• TASK BRIEF
Rewrite these lines with every "Navegación" changed to "Día en el mar" and nothing else altered.

[Saved data entries]
=-=-=-=-=

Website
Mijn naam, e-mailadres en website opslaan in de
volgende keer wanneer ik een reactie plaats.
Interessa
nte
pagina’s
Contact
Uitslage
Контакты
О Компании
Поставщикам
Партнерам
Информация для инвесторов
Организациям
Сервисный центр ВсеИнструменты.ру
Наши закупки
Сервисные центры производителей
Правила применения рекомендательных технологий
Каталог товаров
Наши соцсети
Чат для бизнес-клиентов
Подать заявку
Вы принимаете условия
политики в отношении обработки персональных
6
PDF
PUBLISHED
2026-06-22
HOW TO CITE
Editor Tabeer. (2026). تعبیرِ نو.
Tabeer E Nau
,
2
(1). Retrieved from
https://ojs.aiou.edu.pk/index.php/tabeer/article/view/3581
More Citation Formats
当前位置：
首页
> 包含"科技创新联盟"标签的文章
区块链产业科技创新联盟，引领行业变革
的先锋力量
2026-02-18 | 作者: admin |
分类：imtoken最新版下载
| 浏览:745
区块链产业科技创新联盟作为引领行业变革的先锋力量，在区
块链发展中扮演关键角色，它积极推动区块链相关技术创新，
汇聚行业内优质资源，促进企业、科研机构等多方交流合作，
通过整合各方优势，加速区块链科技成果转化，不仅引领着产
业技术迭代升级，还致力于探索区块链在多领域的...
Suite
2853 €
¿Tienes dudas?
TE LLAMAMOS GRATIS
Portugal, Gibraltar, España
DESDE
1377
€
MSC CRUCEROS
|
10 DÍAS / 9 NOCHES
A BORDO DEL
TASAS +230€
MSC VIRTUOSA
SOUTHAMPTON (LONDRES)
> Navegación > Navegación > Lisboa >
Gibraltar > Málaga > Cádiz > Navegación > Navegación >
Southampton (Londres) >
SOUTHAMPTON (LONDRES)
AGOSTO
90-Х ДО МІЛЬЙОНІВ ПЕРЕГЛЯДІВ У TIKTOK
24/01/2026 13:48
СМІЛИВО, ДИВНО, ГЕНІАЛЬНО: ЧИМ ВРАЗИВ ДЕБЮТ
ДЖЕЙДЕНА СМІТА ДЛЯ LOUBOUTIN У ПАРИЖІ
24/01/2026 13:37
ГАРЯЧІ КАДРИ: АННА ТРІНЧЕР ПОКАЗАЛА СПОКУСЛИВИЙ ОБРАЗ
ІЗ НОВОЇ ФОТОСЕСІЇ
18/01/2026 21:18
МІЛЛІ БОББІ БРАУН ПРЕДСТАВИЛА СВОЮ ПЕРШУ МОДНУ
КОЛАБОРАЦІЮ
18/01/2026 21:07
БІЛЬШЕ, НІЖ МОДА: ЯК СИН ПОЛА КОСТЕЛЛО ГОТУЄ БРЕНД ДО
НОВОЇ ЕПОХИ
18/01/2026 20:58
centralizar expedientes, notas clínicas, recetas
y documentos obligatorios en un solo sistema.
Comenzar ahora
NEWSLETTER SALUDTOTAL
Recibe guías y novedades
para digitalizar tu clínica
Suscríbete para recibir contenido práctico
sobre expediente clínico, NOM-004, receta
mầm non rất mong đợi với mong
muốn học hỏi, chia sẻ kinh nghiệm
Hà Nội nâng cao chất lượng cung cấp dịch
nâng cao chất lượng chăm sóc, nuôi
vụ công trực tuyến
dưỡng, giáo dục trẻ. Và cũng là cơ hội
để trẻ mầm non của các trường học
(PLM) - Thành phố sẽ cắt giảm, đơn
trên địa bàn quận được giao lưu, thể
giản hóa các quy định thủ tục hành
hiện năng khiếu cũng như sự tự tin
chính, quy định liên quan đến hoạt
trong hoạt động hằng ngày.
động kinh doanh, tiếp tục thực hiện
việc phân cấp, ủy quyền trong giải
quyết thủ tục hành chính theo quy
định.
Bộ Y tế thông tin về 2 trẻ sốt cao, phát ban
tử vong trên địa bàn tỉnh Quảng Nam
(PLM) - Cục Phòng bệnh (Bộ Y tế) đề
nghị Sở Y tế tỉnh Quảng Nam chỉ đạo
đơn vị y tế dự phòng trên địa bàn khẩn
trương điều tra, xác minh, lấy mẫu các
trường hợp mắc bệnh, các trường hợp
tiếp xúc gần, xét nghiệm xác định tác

=-=-=-=-=

• PROBLEM SOLUTION
Website
Mijn naam, e-mailadres en website opslaan in de
volgende keer wanneer ik een reactie plaats.
Interessa
nte
pagina’s
Contact
Uitslage
Контакты
О Компании
Поставщикам
Партнерам
Информация для инвесторов
Организациям
Сервисный центр ВсеИнструменты.ру
Наши закупки
Сервисные центры производителей
Правила применения рекомендательных технологий
Каталог товаров
Наши соцсети
Чат для бизнес-клиентов
Подать заявку
Вы принимаете условия
политики в отношении обработки персональных
6
PDF
PUBLISHED
2026-06-22
HOW TO CITE
Editor Tabeer. (2026). تعبیرِ نو.
Tabeer E Nau
,
2
(1). Retrieved from
https://ojs.aiou.edu.pk/index.php/tabeer/article/view/3581
More Citation Formats
当前位置：
首页
> 包含"科技创新联盟"标签的文章
区块链产业科技创新联盟，引领行业变革
的先锋力量
2026-02-18 | 作者: admin |
分类：imtoken最新版下载
| 浏览:745
区块链产业科技创新联盟作为引领行业变革的先锋力量，在区
块链发展中扮演关键角色，它积极推动区块链相关技术创新，
汇聚行业内优质资源，促进企业、科研机构等多方交流合作，
通过整合各方优势，加速区块链科技成果转化，不仅引领着产
业技术迭代升级，还致力于探索区块链在多领域的...
Suite
2853 €
¿Tienes dudas?
TE LLAMAMOS GRATIS
Portugal, Gibraltar, España
DESDE
1377
€
MSC CRUCEROS
|
10 DÍAS / 9 NOCHES
A BORDO DEL
TASAS +230€
MSC VIRTUOSA
SOUTHAMPTON (LONDRES)
> Día en el mar > Día en el mar > Lisboa >
Gibraltar > Málaga > Cádiz > Día en el mar > Día en el mar >
Southampton (Londres) >
SOUTHAMPTON (LONDRES)
AGOSTO
90-Х ДО МІЛЬЙОНІВ ПЕРЕГЛЯДІВ У TIKTOK
24/01/2026 13:48
СМІЛИВО, ДИВНО, ГЕНІАЛЬНО: ЧИМ ВРАЗИВ ДЕБЮТ
ДЖЕЙДЕНА СМІТА ДЛЯ LOUBOUTIN У ПАРИЖІ
24/01/2026 13:37
ГАРЯЧІ КАДРИ: АННА ТРІНЧЕР ПОКАЗАЛА СПОКУСЛИВИЙ ОБРАЗ
ІЗ НОВОЇ ФОТОСЕСІЇ
18/01/2026 21:18
МІЛЛІ БОББІ БРАУН ПРЕДСТАВИЛА СВОЮ ПЕРШУ МОДНУ
КОЛАБОРАЦІЮ
18/01/2026 21:07
БІЛЬШЕ, НІЖ МОДА: ЯК СИН ПОЛА КОСТЕЛЛО ГОТУЄ БРЕНД ДО
НОВОЇ ЕПОХИ
18/01/2026 20:58
centralizar expedientes, notas clínicas, recetas
y documentos obligatorios en un solo sistema.
Comenzar ahora
NEWSLETTER SALUDTOTAL
Recibe guías y novedades
para digitalizar tu clínica
Suscríbete para recibir contenido práctico
sobre expediente clínico, NOM-004, receta
mầm non rất mong đợi với mong
muốn học hỏi, chia sẻ kinh nghiệm
Hà Nội nâng cao chất lượng cung cấp dịch
nâng cao chất lượng chăm sóc, nuôi
vụ công trực tuyến
dưỡng, giáo dục trẻ. Và cũng là cơ hội
để trẻ mầm non của các trường học
(PLM) - Thành phố sẽ cắt giảm, đơn
trên địa bàn quận được giao lưu, thể
giản hóa các quy định thủ tục hành
hiện năng khiếu cũng như sự tự tin
chính, quy định liên quan đến hoạt
trong hoạt động hằng ngày.
động kinh doanh, tiếp tục thực hiện
việc phân cấp, ủy quyền trong giải
quyết thủ tục hành chính theo quy
định.
Bộ Y tế thông tin về 2 trẻ sốt cao, phát ban
tử vong trên địa bàn tỉnh Quảng Nam
(PLM) - Cục Phòng bệnh (Bộ Y tế) đề
nghị Sở Y tế tỉnh Quảng Nam chỉ đạo
đơn vị y tế dự phòng trên địa bàn khẩn
trương điều tra, xác minh, lấy mẫu các
trường hợp mắc bệnh, các trường hợp
tiếp xúc gần, xét nghiệm xác định tác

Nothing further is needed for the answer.